我正在尝试使用sklearn将多项式曲线拟合到我的数据中,并使用该曲线预测未来数据。然而,我最终得到的是一条水平线,显然根本不适合。我尝试了scipy优化并获得了一个非常合适的曲线,但我希望从sklearn进行预测。
这是我的代码:
import numpy as np
import scipy.stats as st
import matplotlib.pyplot as plt
import matplotlib.dates as mdates
from sklearn import preprocessing
from sklearn.svm import SVR
def bytespdate2num(fmt, encoding='utf-8'):#function to convert bytes to string for the dates.
strconverter = mdates.strpdate2num(fmt)
def bytesconverter(b):
s = b.decode(encoding)
return strconverter(s)
return bytesconverter
dataCSV = open('combined_data_sr2.csv')
comb_data = []
for line in dataCSV:
if 'Date' not in line:
comb_data.append(line)
date, data1, data2 = np.loadtxt(comb_data, delimiter=',', unpack=True, converters={0: bytespdate2num('%d/%m/%Y')})
pred_x = list(zip(data1))
Xpre = np.reshape(pred_x, (len(pred_x), 1))#to ensure that the data has the correct dimensionality.
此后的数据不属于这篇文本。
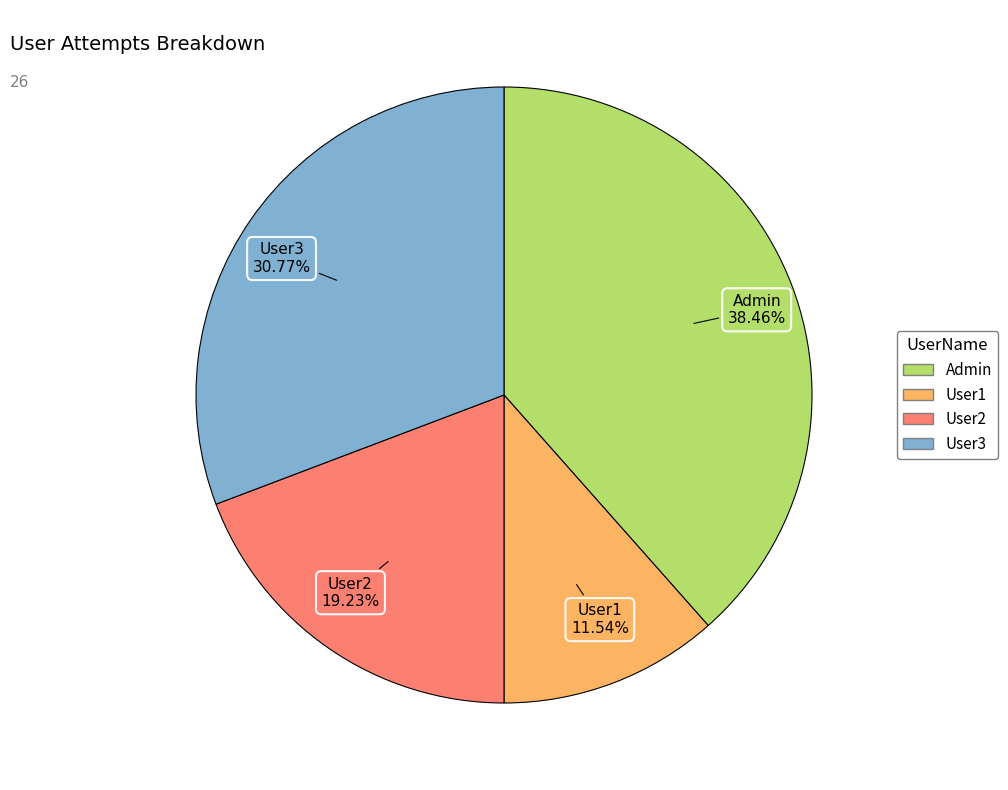

Rank the categories by value from highest to lowest.

Admin, User3, User2, User1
x = preprocessing.scale(Xpre)#scaling the data
y = data2
b = 3
x_train = x[b:]
x_test = x[:b]
y_train = y[b:]
y_test = y[:b]
regr = SVR(kernel='poly', degree=3)
g = regr.fit(x, y).predict(x)#just for fitting the data and seeing if the estimator is right
print("Residual sum of squares: %.2f"
% np.mean((regr.predict(x_test) - y_test) ** 2))
print('Variance score: %.2f' % regr.score(x_test, y_test))
print ('Prediction input:',(x_test))
print ('Prediction:',(regr.predict(x_test)))
print ('Actual:',(y_test))
plt.scatter(x, y)
plt.hold('on')
plt.plot(x, g, color='green', label='LR')
plt.xlabel('x')
plt.ylabel('y')
plt.show()
以下是该代码的输出:
Residual sum of squares: 98171635548288.23
Variance score: -900.75
Prediction input: [[ 1.85313098]
[ 1.98736261]
[ 2.11307418]]
Prediction: [ 15188181.21713208 15188243.6121402 15188310.2184889 ]
Actual: [ 25417186. 25216661. 24638877.]
Here是拟合出来的情节。
Here是我想要看到的,使用scipy的优化曲线拟合。
如何让sklearn以与scipy.optimize的curve_fit相同的方式拟合我的数据?我希望能够预测非线性数据。